(Saved entries)
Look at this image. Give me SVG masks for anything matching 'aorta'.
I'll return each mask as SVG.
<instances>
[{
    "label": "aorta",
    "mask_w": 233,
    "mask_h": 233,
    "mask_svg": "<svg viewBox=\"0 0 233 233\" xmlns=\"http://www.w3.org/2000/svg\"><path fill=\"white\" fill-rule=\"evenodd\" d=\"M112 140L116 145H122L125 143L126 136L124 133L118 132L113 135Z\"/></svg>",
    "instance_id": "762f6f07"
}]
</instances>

What you have to do: Write out the data again, substituting "every structure matching" for "anything matching" and leaving everything else unchanged.

Task answer:
Look at this image. Give me SVG masks for every structure matching 'aorta'.
I'll return each mask as SVG.
<instances>
[{
    "label": "aorta",
    "mask_w": 233,
    "mask_h": 233,
    "mask_svg": "<svg viewBox=\"0 0 233 233\" xmlns=\"http://www.w3.org/2000/svg\"><path fill=\"white\" fill-rule=\"evenodd\" d=\"M112 140L116 145H122L125 143L126 136L124 133L118 132L113 135Z\"/></svg>",
    "instance_id": "762f6f07"
}]
</instances>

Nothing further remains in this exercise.